Crescent Heights didn’t become one of the largest developers in the country placing bad bets and they nailed their target demographic in San Francisco with bold vision. If you’re bringing down $150,000 a year as a Google engineer (and your husband’s making the same as a marketing VP at HP) what’s an extra $1000 per month in rent for the convenience of having your private concierge arrange to have your dog walked and car washed before you rinse the day off in the elevated indoor-outdoor pool?

Competing real estate developers in San Francisco as well as other emerging tech hubs like San Diego, Dallas, and Detroit should be prepared to step up their game to Crescent Heights’ level. When you have a waiting list of over a thousand people for just 320-units before construction is even substantially underway you know you’re onto something good. Here are five game-changers at the Jasper that are resetting the standard for high-tech, high-design real estate:

A Full-Time Dedicated Concierge Team: The 7:1 staff-to-resident ratio at the Jasper is more like a luxury hotel, and the concierge team (yes team) is intended to have an old school feel to it when you need theater reservations on short notice or want schedule an in-room spa treatment for an out of town guest. It’s also completely tech-driven with intelligent mobile technology that preemptively alerts the concierge upon your entry and exit, and pushes notifications to remind you that your dry cleaning is ready for the building’s next private party.

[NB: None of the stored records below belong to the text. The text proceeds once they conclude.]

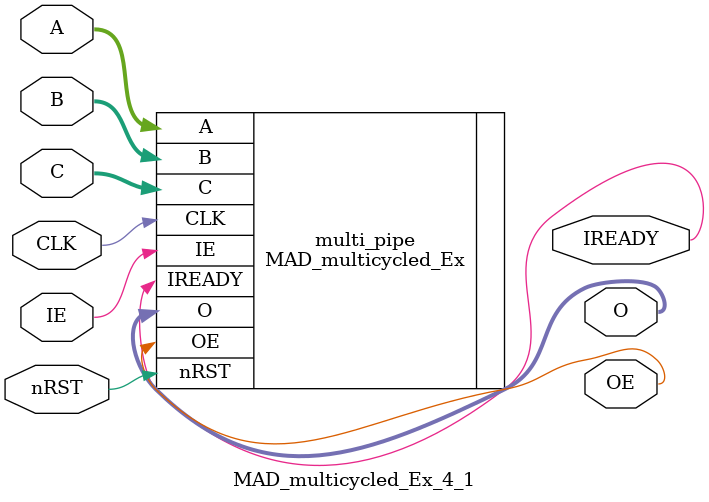
<source format=v>
`include "testdrive_system.vh"

module MAD_multicycled_Ex_4_1 (
	input					CLK,	// clock
	input					nRST,	// reset (active low)
	input					IE,		// input enable
	output					IREADY,	// input ready
	input	[31:0]			A,		// A
	input	[31:0]			B,		// B
	input	[31:0]			C,		// C
	output					OE,		// output enable
	output	[31:0]			O		// output
);

// definition & assignment ---------------------------------------------------

// implementation ------------------------------------------------------------
MAD_multicycled_Ex #(
	.CYCLE		(4),
	.COUNT		(1)
) multi_pipe (
	.CLK		(CLK),
	.nRST		(nRST),
	.IE			(IE),
	.IREADY		(IREADY),
	.A			(A),
	.B			(B),
	.C			(C),
	.OE			(OE),
	.O			(O)
);

endmodule

</source>
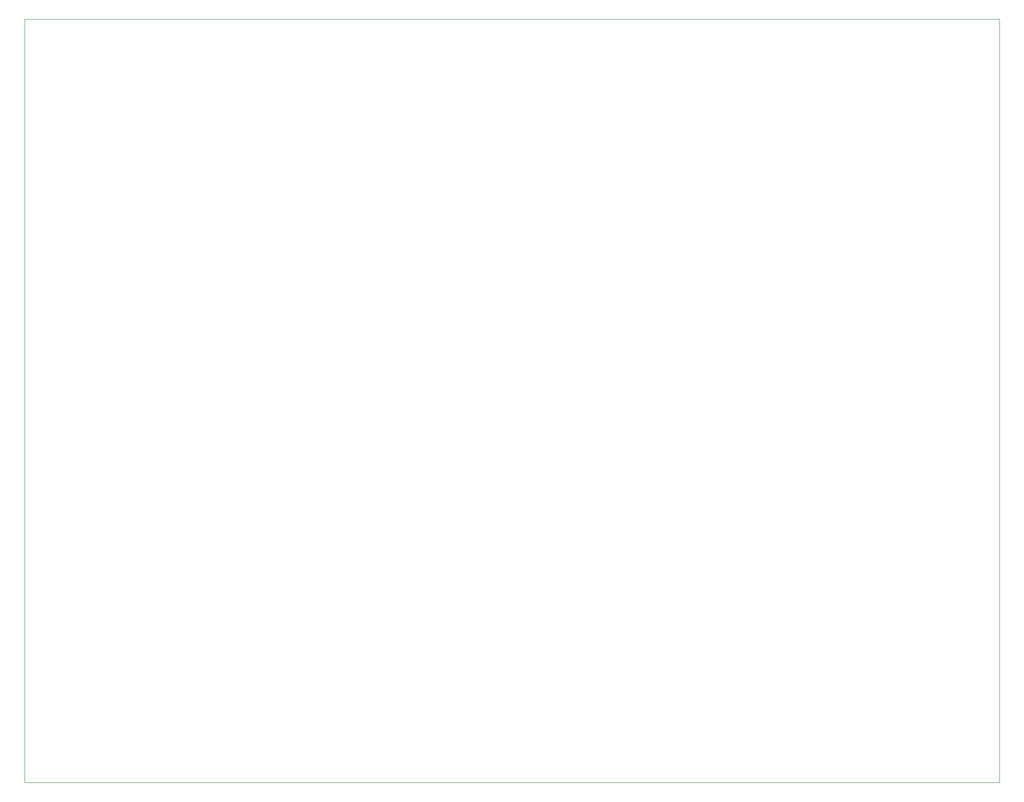
<source format=gbr>
G04 #@! TF.FileFunction,Profile,NP*
%FSLAX46Y46*%
G04 Gerber Fmt 4.6, Leading zero omitted, Abs format (unit mm)*
G04 Created by KiCad (PCBNEW 4.0.7) date 01/04/18 11:16:38*
%MOMM*%
%LPD*%
G01*
G04 APERTURE LIST*
%ADD10C,0.100000*%
G04 APERTURE END LIST*
D10*
X215900000Y-160020000D02*
X34290000Y-160020000D01*
X215900000Y-17780000D02*
X34290000Y-17780000D01*
X34290000Y-160020000D02*
X34290000Y-17780000D01*
X215900000Y-17780000D02*
X215900000Y-160020000D01*
M02*

</source>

Five-Star Hotel Amenities: Whoever first introduced luxury hotel expectations into the high-rise apartment rental lifestyle was a genius. It’s just so obvious when you think about it. The Jasper’s private-club experience includes exclusive resident events, an on-site movie screening theater, an indoor/outdoor pool with a hot tub and saunas, an Olympic-quality fitness center, in-room spa treatments, valet parking, and a private club lounge

Boardrooms And Business Centers: My wife and I haven’t had an office in six years (my current one is the kitchen counter), which generally isn’t an issue since wherever our laptops go our businesses go. Everyone once in a while however it’s nice to feel professional and to hold a proper meeting with proper people around a conference table. The Jasper outfits its residents with all of the trappings of a legitimate high-functioning office environment including boardrooms and business centers. And yes they even have a fax machine

Total Connectivity: The Jasper is fully wired for entertainment, social connectivity, and digital lifestyle amenities including warp speed internet (the fastest in San Francisco) piped into every apartment, digital antenna strategically placed throughout the building for optimized cell coverage (including the elevators), free Wi-Fi and USB charging stations throughout the common areas, and interactive touchscreen technology for valet, deliveries and other building information

Knock Your Socks Off Architecture: You can stuff a cramped, dark apartment full of energy-efficient heat pumps, smart-app technology, and stainless steel appliances but it’s still a cramped, stuffy apartment. The Jasper’s apartments test-drive like $2500 night hotel suites with floor to ceiling glass walls and balconies overlooking the San Francisco skyline, deep soaking tubs, and Euro-styled gourmet kitchens. Public visual art installations in the common lounge spaces that sense kinetic motion and constantly respond to what’s going on around them are a nice touch as well.

One-bedroom apartments at the Jasper run around $5,000 per month. A three bedroom apartment on the upper floors will set you back closer to $8000 a month. In terms of what you get for your money, we wouldn’t live anywhere else.